*ACTIVITY*: Once you find the line with "Figure 5. Potential", output it and every line after it exactly, through the last line of the listing, but no pictures.

::: MATERIALS PROVIDED :::

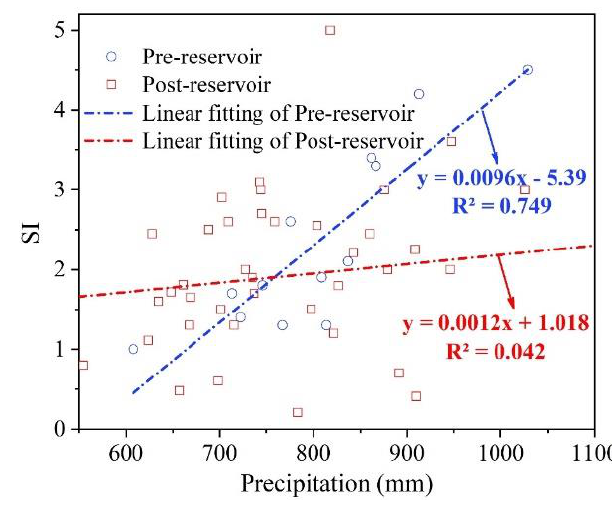
Figure 9. Relationship between SI and precipitation.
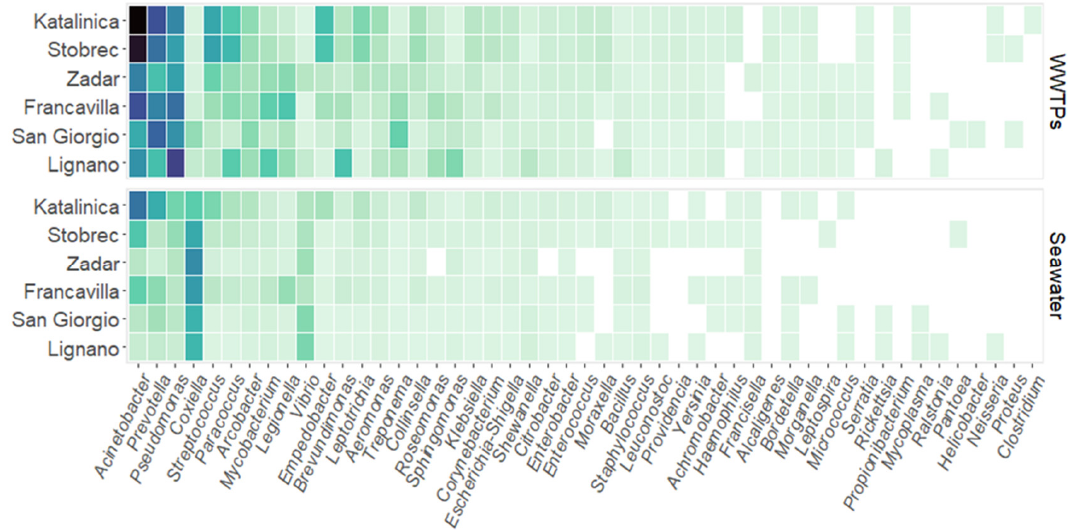
Figure 5. Potential pathogenic bacteria in treated sewage (WWTPs) and seawater samples. Out of the 60 genera investigated, Bacteriodes , Borrelia , Brucella , Burkolderia , Campylobacter , Chlamydia , Laclercia , Listeria , Orientia , and Salmonella were not found in the dataset. ASV raw counts were log(1 + x) transformed to improve visualization. Tiles represent the average count over time per site. Higher values correspond to darker shades. White tiles indicate 0 reads.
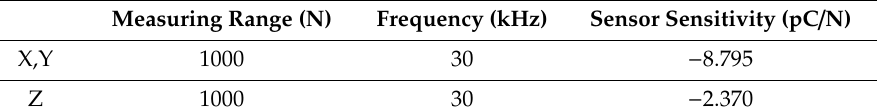
Table 5. The measurements parameters of piezoelectric dynamometer.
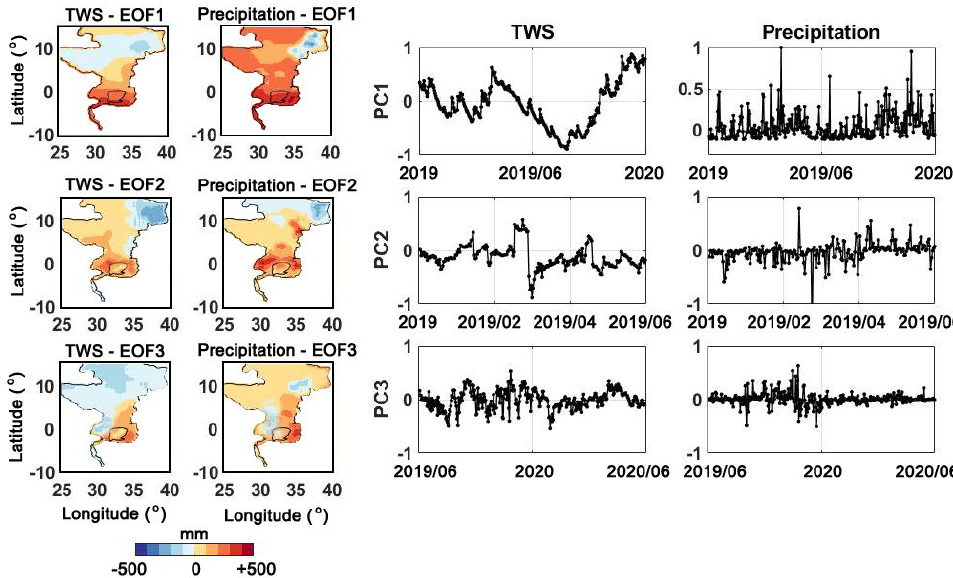
Figure 10. The first three components of PCA applied on TWS and precipitation time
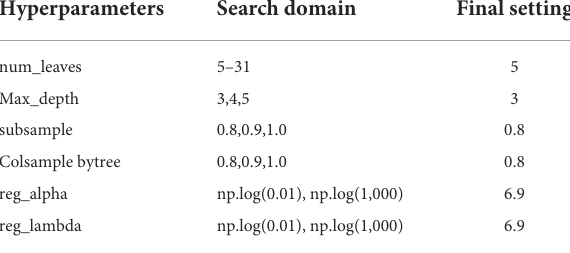
TABLE 4 TBAAD-AKI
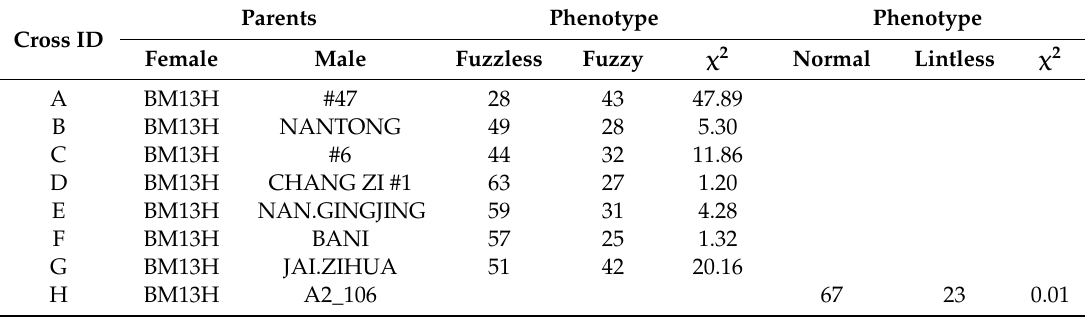
Table 1. Genetic analysis of the fuzzless and lintless traits in segregating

:::

*EXPECTED ANSWER*:
Figure 5. Potential pathogenic bacteria in treated sewage (WWTPs) and seawater samples. Out of the 60 genera investigated, Bacteriodes , Borrelia , Brucella , Burkolderia , Campylobacter , Chlamydia , Laclercia , Listeria , Orientia , and Salmonella were not found in the dataset. ASV raw counts were log(1 + x) transformed to improve visualization. Tiles represent the average count over time per site. Higher values correspond to darker shades. White tiles indicate 0 reads.
Table 5. The measurements parameters of piezoelectric dynamometer.
Figure 10. The first three components of PCA applied on TWS and precipitation time
TABLE 4 TBAAD-AKI
Table 1. Genetic analysis of the fuzzless and lintless traits in segregating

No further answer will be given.